Thursday 14 October 2010

A Protectorate, Indeed

Protected against whom by a state with reserved parliamentary representation for Armenians and Assyrians, in marked contrast, both to the treatment of the former by NATO (and putatively EU) Turkey, and to the treatment of such of the latter as remain in "liberated" Iraq? What is the threat against which protection is required by the Levantine state that reserves the Presidency and half of parliamentary seats for Christians, and which has a European official language alongside Arabic? Required by the West's true outpost in the Levant that remained a bulwark against Islamist expansionism while it remained a civilisation of Christians, Muslims, Jews and Druze, with Arabic as its lingua franca and with its de facto capital at Damascus?

No wonder that the Holy Land – Latin Catholic and Greek Orthodox, Melkite and Maronite, Syrian Catholic and Armenian, Anglican and Lutheran – founded, and continues to give considerable support to, the Popular and Democratic Fronts for the Liberation of Palestine, whatever else one might think of those organisations. And no wonder that Lebanese Christians pray for the success of Hezbollah, which for all its many faults is closely allied to several of their own political parties, whether the Melkites of the Skaff Bloc, the Armenians of the Armenian Revolutionary Federation, the broad Christian base of the Solidarity Party, or the Maronites of El Marada (yes, it is called that) and of General Aoun's (yes, General Aoun's) Free Patriotic Movement. Even Amal was partly founded by the then Melkite Archbishop of Beirut.

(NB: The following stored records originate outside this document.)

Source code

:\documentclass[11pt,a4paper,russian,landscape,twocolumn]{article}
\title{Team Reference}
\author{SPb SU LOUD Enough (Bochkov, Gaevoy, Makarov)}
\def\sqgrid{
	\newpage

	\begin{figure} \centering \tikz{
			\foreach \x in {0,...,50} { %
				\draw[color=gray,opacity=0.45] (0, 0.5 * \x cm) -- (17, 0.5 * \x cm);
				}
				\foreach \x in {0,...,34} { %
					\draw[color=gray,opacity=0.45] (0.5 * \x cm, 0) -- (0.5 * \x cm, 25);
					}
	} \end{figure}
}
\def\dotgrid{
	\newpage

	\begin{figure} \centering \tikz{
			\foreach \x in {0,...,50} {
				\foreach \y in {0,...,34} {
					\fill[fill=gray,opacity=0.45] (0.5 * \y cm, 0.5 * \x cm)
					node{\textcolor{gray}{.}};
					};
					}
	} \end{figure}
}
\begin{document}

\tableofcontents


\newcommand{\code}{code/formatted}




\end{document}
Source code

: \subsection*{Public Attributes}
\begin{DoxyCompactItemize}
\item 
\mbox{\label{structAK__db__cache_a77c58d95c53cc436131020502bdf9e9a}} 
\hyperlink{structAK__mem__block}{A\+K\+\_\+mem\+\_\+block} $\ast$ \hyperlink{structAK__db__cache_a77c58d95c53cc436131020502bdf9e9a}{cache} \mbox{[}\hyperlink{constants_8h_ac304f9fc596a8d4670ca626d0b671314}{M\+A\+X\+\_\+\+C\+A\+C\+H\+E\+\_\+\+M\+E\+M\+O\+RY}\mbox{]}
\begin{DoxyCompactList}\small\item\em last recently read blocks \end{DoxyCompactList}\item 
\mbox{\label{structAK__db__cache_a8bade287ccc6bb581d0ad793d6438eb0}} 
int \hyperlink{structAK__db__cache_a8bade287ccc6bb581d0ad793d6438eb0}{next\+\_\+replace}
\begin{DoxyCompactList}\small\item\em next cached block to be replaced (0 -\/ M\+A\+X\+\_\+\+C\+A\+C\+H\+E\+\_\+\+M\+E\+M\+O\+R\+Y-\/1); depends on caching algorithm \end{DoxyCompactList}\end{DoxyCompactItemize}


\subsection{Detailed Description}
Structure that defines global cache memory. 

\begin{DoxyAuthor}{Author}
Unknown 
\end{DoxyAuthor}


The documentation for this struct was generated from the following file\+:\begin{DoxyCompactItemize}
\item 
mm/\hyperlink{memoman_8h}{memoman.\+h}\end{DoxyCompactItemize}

It is the main line of defence of the state that reserves the Presidency and half of parliamentary seats for Christians, acknowledged as such by those parties and by their Christian voters. Acknowledged as such by the Levantine state in which there are predominantly Christian provinces, and Christian festivals as public holidays. And acknowledged as such by the nearby power that has reserved parliamentary representation for Armenians and Assyrians.

Would that it were not so, because would that there were no need of any such line. But there is, and it is.